To reaffirm this hypothesis, we conducted a trial on Control Group with samples transported under refrigeration, and a low percentage of positive results (1%), was observed. The enzymatic activity values were higher than the other groups, and there was a statistically significant difference between positive results on this and other groups. Kuwahata and collaborators (2010), demonstrated a 5% decrease in G6PD activity when stored at 4°C, 15% when stored at 25°C, and 40% at 37°C [18].

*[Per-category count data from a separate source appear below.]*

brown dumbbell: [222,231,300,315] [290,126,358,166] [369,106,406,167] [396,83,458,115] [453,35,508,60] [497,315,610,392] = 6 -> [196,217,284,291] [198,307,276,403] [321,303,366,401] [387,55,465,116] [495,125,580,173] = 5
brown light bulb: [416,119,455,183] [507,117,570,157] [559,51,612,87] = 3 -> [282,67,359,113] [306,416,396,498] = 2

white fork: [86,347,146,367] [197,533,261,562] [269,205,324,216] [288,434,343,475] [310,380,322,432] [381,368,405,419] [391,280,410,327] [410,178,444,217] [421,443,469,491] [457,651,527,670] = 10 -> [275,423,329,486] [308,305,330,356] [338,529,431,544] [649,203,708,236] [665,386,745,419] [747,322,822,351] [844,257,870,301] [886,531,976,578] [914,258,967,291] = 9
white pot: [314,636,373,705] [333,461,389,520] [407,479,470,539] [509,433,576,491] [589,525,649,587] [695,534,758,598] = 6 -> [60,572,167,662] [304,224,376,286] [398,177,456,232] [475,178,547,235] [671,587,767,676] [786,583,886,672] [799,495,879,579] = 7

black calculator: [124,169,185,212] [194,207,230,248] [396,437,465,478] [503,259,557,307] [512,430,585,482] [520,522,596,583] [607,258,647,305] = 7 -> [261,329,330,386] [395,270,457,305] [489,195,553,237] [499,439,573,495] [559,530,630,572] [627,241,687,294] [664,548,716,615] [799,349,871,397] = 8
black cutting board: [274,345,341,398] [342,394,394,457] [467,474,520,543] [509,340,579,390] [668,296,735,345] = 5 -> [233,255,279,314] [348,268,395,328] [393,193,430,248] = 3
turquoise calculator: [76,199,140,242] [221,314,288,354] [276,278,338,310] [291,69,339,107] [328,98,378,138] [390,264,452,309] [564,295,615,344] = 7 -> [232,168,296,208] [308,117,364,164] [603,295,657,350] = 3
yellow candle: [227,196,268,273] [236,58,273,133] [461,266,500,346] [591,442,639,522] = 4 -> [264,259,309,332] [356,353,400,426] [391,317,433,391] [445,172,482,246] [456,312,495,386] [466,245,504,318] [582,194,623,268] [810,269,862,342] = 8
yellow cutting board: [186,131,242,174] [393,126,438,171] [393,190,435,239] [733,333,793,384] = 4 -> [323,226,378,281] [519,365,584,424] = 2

Among the established criteria, the one that had the greatest influence in reducing prevalence, with high statistical significance (p = 0.00004), was refrigeration during transportation: from 9.35% in the Standardized Group, whereas other methodological criteria were adopted, to 1% in the Control Group. For these reasons, despite the importance and need in performing the early diagnosis in areas with high prevalence of this deficiency in order to avoid future damages [19], we suggest that this technique cannot be adopted in tropical and subtropical regions with high temperature without refrigerated transport.
CONCLUSION
Prevalence of G6PD deficiency in this study decreased from 13.66% to 1% after adoption of methodological criteria. Among these factors, the least taken into account in diagnosis routine is refrigeration during transportation. However, it was the one that had the greatest impact in reducing prevalence, which shows that even with the adoption of other criteria, the possibility of having false-positive results is still very high. Considering the limitations of the public health service regarding to samples’ collection and transport, this technique cannot be used to diagnose G6PD deficiency in regions with high temperature. Nonetheless, we suggest that new studies may be made in different geographic regions of Brazil with climatic and ethnical variation to confirm our hypothesis.
ACKNOWLEDGEMENTS
We are grateful to the Laboratory of Clinical Analyzes of the University Hospital of Sergipe for physical and material support given to accomplish the tests, to Farmac (Sergipe, Brazil), and Perkin Elmer (Turku, Finland) who donated the kits and supported us with research and scientific advice.